Report every line of the records below that contains the word "from".

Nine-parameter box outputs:
-*-*-

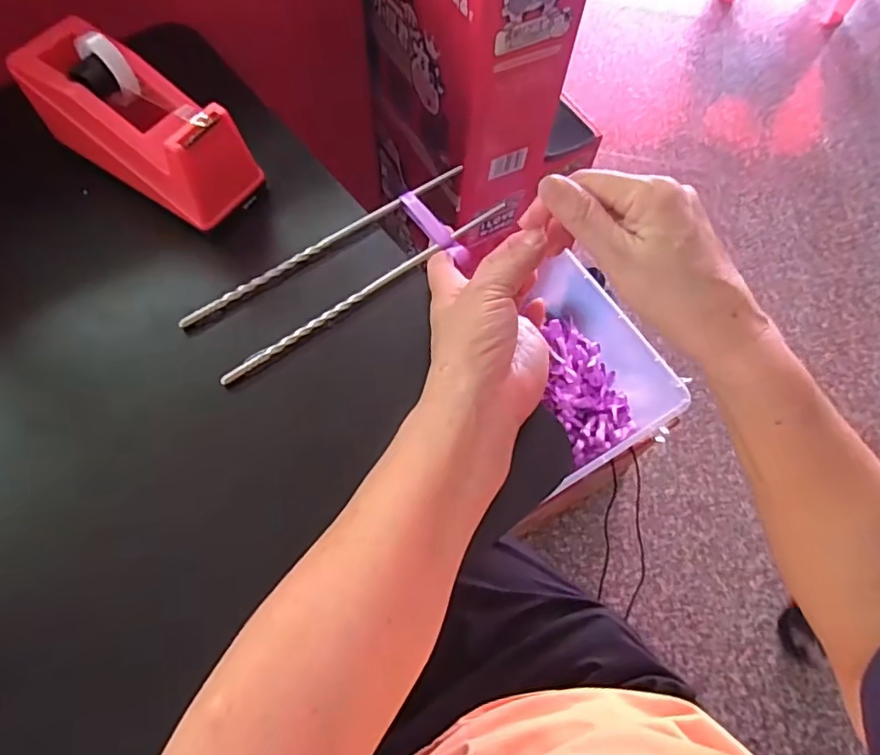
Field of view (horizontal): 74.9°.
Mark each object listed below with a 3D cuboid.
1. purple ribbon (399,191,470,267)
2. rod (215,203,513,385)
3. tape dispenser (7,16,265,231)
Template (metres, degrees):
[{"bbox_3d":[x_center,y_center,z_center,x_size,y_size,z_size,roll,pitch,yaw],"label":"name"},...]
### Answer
[{"bbox_3d":[-0.005,-0.105,0.398,0.015,0.010,0.068,-35,76,-17],"label":"purple ribbon"},{"bbox_3d":[-0.042,-0.059,0.374,0.220,0.007,0.006,-36,68,-17],"label":"rod"},{"bbox_3d":[-0.199,-0.167,0.376,0.159,0.078,0.061,34,66,2],"label":"tape dispenser"}]

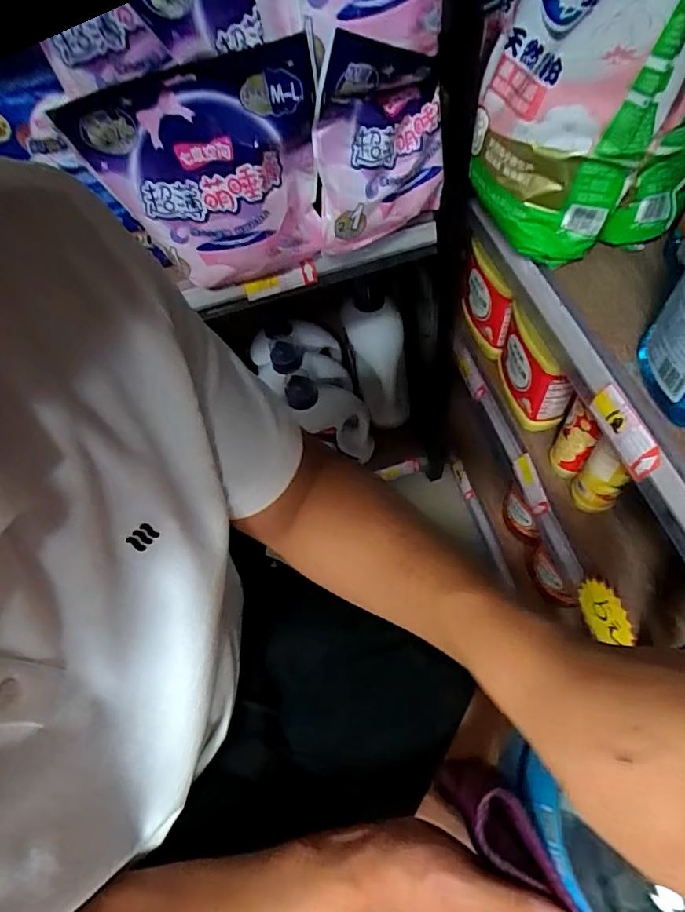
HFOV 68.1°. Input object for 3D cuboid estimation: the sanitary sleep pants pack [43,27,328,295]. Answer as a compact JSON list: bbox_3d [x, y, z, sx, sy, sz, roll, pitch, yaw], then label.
[{"bbox_3d":[-0.136,-0.288,0.544,0.223,0.214,0.070,-18,59,-3],"label":"sanitary sleep pants pack"}]

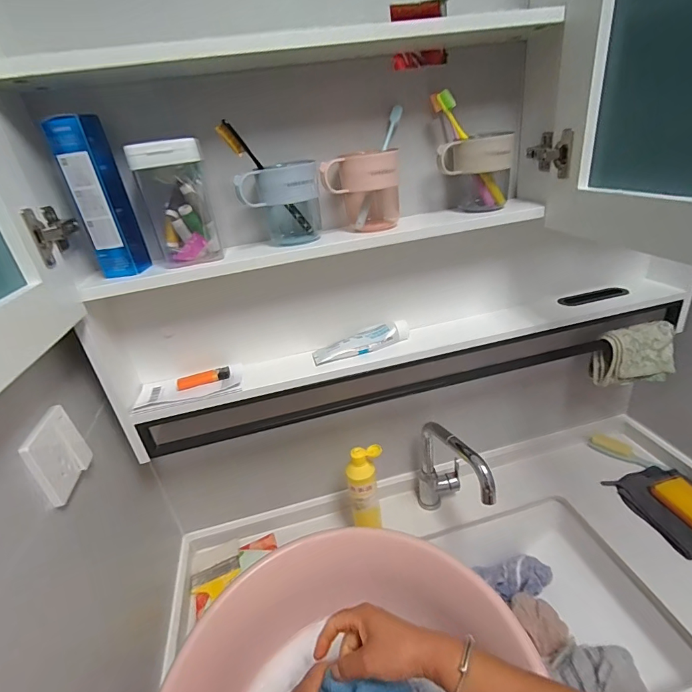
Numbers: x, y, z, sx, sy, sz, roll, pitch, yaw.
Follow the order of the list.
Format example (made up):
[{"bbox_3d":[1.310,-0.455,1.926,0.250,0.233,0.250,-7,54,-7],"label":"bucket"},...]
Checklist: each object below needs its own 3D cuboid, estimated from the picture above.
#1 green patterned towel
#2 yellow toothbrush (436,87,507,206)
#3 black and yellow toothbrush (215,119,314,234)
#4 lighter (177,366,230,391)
[{"bbox_3d":[0.543,0.017,0.747,0.132,0.101,0.055,-5,28,5],"label":"green patterned towel"},{"bbox_3d":[0.184,-0.281,0.571,0.017,0.179,0.021,-32,21,22],"label":"yellow toothbrush"},{"bbox_3d":[-0.101,-0.216,0.534,0.011,0.187,0.021,18,73,40],"label":"black and yellow toothbrush"},{"bbox_3d":[-0.228,0.051,0.637,0.080,0.014,0.023,-15,29,-14],"label":"lighter"}]

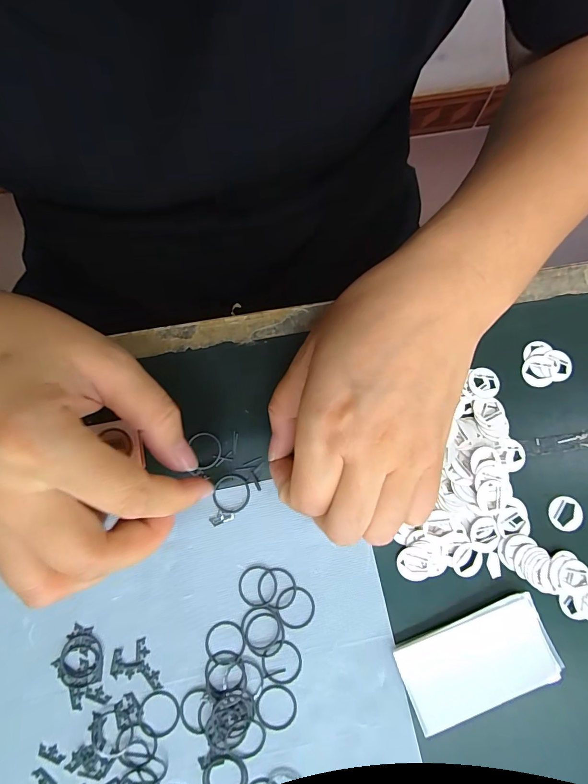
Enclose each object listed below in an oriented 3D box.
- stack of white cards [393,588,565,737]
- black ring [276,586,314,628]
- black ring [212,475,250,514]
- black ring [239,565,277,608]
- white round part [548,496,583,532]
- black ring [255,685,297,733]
[{"bbox_3d":[0.094,0.137,0.194,0.078,0.005,0.043,-21,81,-3],"label":"stack of white cards"},{"bbox_3d":[0.001,0.114,0.200,0.020,0.004,0.021,0,80,0],"label":"black ring"},{"bbox_3d":[-0.035,0.056,0.208,0.021,0.004,0.020,0,80,0],"label":"black ring"},{"bbox_3d":[-0.019,0.104,0.202,0.020,0.004,0.021,0,80,0],"label":"black ring"},{"bbox_3d":[0.150,0.067,0.209,0.017,0.004,0.018,4,80,1],"label":"white round part"},{"bbox_3d":[-0.009,0.161,0.192,0.021,0.004,0.021,0,80,0],"label":"black ring"}]

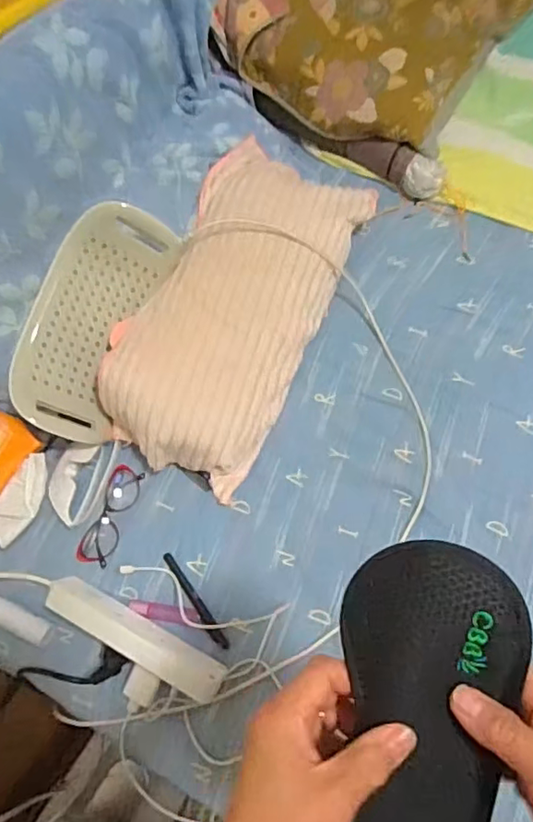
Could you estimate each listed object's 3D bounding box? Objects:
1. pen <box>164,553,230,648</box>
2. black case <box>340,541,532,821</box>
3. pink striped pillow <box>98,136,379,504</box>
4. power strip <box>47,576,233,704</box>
[{"bbox_3d":[-0.092,0.237,0.718,0.014,0.014,0.138,-35,72,-9],"label":"pen"},{"bbox_3d":[0.086,0.172,0.310,0.089,0.022,0.194,2,94,4],"label":"black case"},{"bbox_3d":[-0.045,-0.145,0.810,0.232,0.094,0.482,24,73,11],"label":"pink striped pillow"},{"bbox_3d":[-0.158,0.272,0.691,0.227,0.043,0.047,26,73,12],"label":"power strip"}]

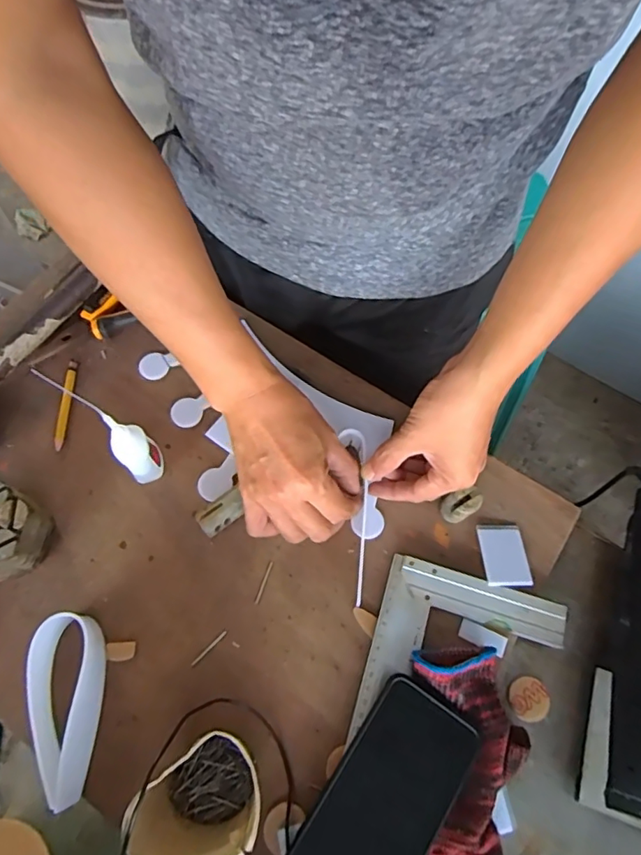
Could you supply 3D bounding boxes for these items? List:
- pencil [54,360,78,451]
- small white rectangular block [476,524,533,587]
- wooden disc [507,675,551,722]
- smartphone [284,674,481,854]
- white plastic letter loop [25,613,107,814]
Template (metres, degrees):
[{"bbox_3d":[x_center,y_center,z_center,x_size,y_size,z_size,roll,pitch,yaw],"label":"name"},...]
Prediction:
[{"bbox_3d":[-0.250,-0.023,0.521,0.010,0.005,0.093,0,66,-3],"label":"pencil"},{"bbox_3d":[0.162,0.112,0.472,0.040,0.004,0.055,3,59,-9],"label":"small white rectangular block"},{"bbox_3d":[0.176,0.228,0.447,0.033,0.004,0.032,1,66,-2],"label":"wooden disc"},{"bbox_3d":[0.046,0.272,0.385,0.079,0.014,0.160,32,70,15],"label":"smartphone"},{"bbox_3d":[-0.198,0.213,0.410,0.049,0.041,0.131,1,67,-2],"label":"white plastic letter loop"}]

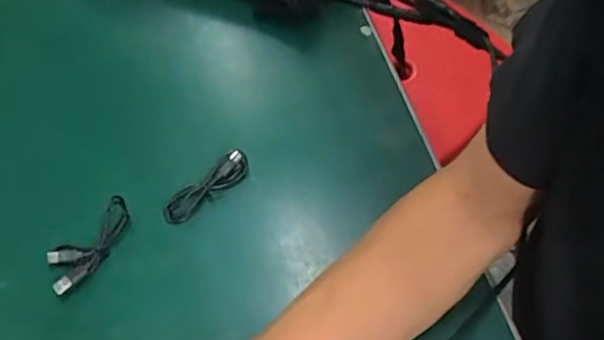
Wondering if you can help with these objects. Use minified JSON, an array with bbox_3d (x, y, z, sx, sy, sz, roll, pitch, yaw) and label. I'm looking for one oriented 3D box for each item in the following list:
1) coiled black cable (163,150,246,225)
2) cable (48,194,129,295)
[{"bbox_3d":[-0.076,0.014,0.504,0.077,0.016,0.022,-36,68,-15],"label":"coiled black cable"},{"bbox_3d":[-0.163,0.057,0.487,0.080,0.014,0.034,-42,70,-17],"label":"cable"}]

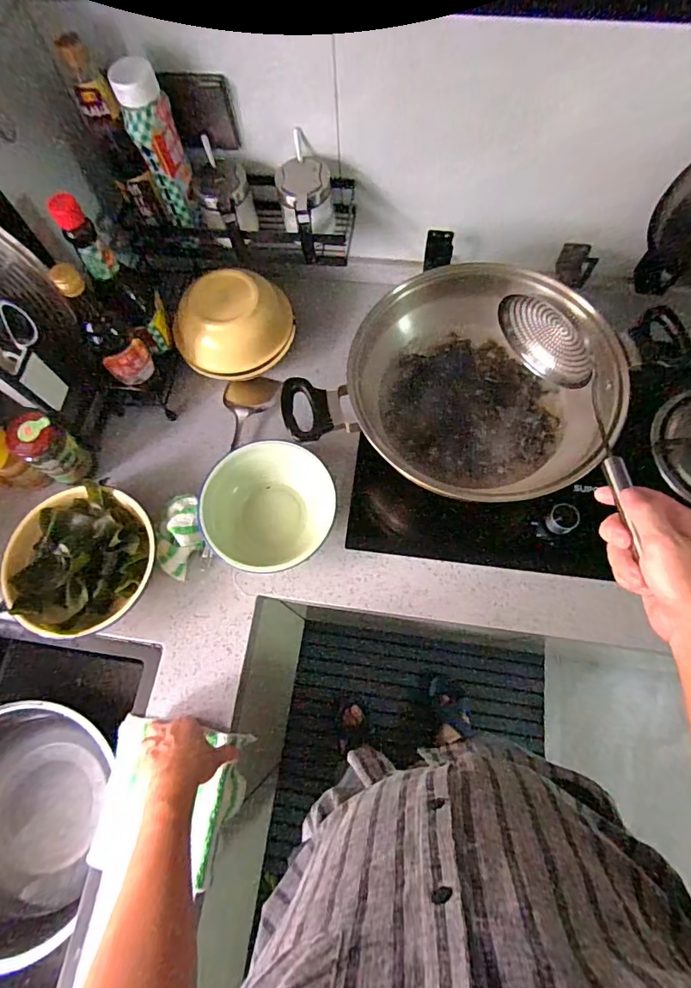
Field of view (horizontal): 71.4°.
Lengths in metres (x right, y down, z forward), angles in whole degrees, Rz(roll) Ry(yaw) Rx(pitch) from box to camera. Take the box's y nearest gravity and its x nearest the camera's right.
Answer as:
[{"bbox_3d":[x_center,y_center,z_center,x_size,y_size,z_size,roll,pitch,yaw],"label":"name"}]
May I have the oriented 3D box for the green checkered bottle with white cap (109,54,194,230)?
[{"bbox_3d":[-0.247,-0.461,0.646,0.057,0.187,0.048,-12,72,-1],"label":"green checkered bottle with white cap"}]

-*-*-

**Task result:**
Checklist: each object below needs its own 3D cuboid, estimated from the picture above.
Lengths in metres (x right, y down, z forward), angles in whole degrees, Rz(roll) Ry(yaw) Rx(pitch) from box to camera. Take the box's y nearest gravity and its x nearest the camera's right.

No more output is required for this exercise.